DR. TANG: Unfortunately Monday I am flying and the 10th I have a meeting I can’t get out of.
MS. GREENBER: WE can confirm this by e-mail.
DR. COHEN: Let’s just see a show of hands. Who can make Monday from five to seven?
[There was a show of hands]
That is actually a pretty good number. And Harry said yes. And Wednesday, who can make it from five to seven.
[There was a show of hands]
Well, why don’t we put both in, but it sounds like we should get everything possible done on Monday and maybe we won’t need the Wednesday meeting.
DR. DEERING: Do you want to try the Centra on both of those?
DR. COHEN: I think if you can get us the information and we can do it, that would be great.
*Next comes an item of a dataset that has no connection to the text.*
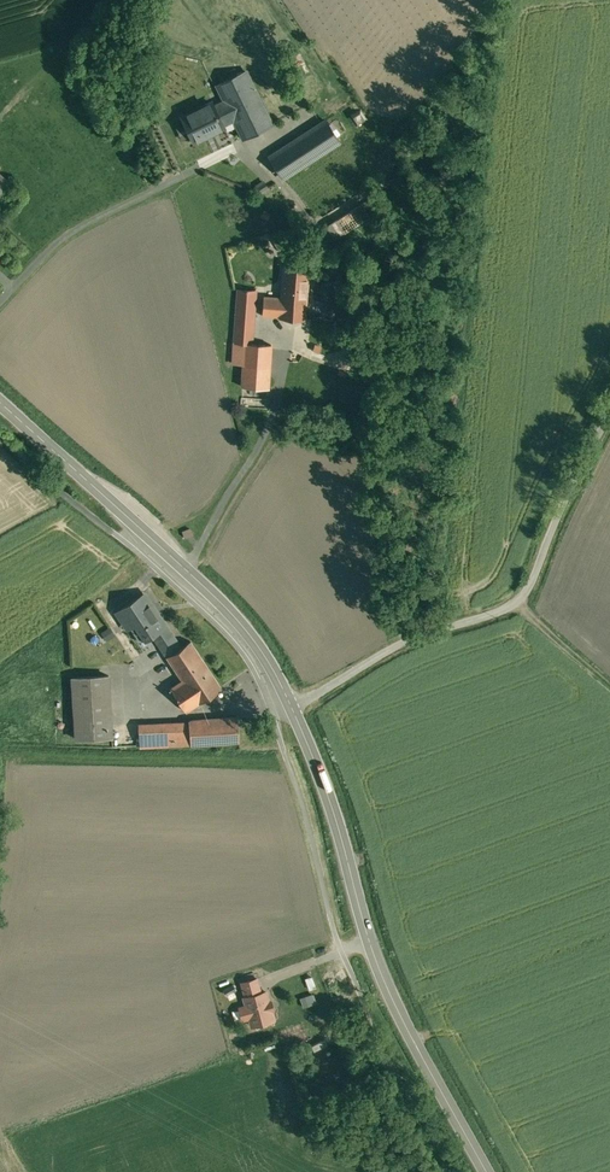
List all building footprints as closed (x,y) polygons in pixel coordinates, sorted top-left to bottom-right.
[(278,56),(264,62),(268,70),(281,64),(278,56)] [(259,97),(246,70),(218,84),(225,99),(235,119),(244,137),(272,124),(272,123),(318,100),(306,74),(259,97)] [(212,102),(183,117),(194,141),(224,126),(223,125),(235,119),(225,99),(213,105),(212,102)] [(311,131),(270,156),(283,177),(323,152),(311,131)] [(270,186),(242,161),(236,167),(264,192),(270,186)] [(0,174),(0,192),(9,182),(0,174)] [(307,317),(308,298),(311,268),(284,266),(282,296),(265,294),(263,314),(307,317)] [(235,364),(243,364),(242,386),(269,388),(271,344),(254,343),(257,289),(239,288),(235,364)] [(316,327),(315,327),(314,327),(313,328),(312,328),(311,329),(311,330),(311,332),(311,333),(311,334),(312,335),(313,335),(314,336),(315,336),(317,336),(318,335),(319,334),(319,333),(320,333),(320,331),(320,330),(319,329),(318,328),(316,327)] [(143,594),(117,611),(124,622),(130,618),(144,639),(153,634),(166,625),(162,617),(157,616),(153,610),(154,606),(152,604),(149,603),(143,594)] [(172,634),(166,625),(153,634),(168,656),(191,641),(191,640),(182,646),(173,633),(172,634)] [(113,626),(103,630),(107,638),(116,635),(113,626)] [(191,641),(168,656),(183,679),(171,687),(186,710),(222,687),(191,641)] [(135,736),(131,674),(73,677),(77,740),(135,736)] [(140,746),(191,743),(239,740),(237,716),(189,719),(189,727),(139,730),(140,746)] [(307,977),(310,988),(317,986),(314,975),(307,977)] [(257,977),(242,981),(246,996),(261,992),(257,977)] [(246,996),(244,996),(247,1004),(240,1006),(243,1018),(250,1016),(252,1024),(274,1018),(271,1009),(274,1008),(271,999),(269,1000),(266,990),(261,992),(246,996)] [(305,1005),(318,1002),(316,992),(303,996),(305,1005)]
DR. DEERING: Then we will give it a shot. There are often glitches and on Monday I won’t have any help desk available.
DR. OVERHAGE: Just as a simple alternative, if there is a technology challenge, Google.docs works awfully well and it is very easy. Anybody with access to the web, Margaret can upload a document and send an invitation and an e-mail address that we can respond to. Joint editing a document it works awfully well.
You go to google.com and you can create what are essentially Word documents or Excel spread sheets and hundreds of people can see them and edit them jointly.
DR. COHEN: Okay, we are a couple minutes late. I think it sounds like google.docs may be the easiest of them all. Margaret can you investigate the technology and send out a note so basically Monday and Wednesday from five to seven eastern time, send out a notice on the conference call number, and we will go forward. I guess the question is whether or not — you and I will confer on some revisions to the document.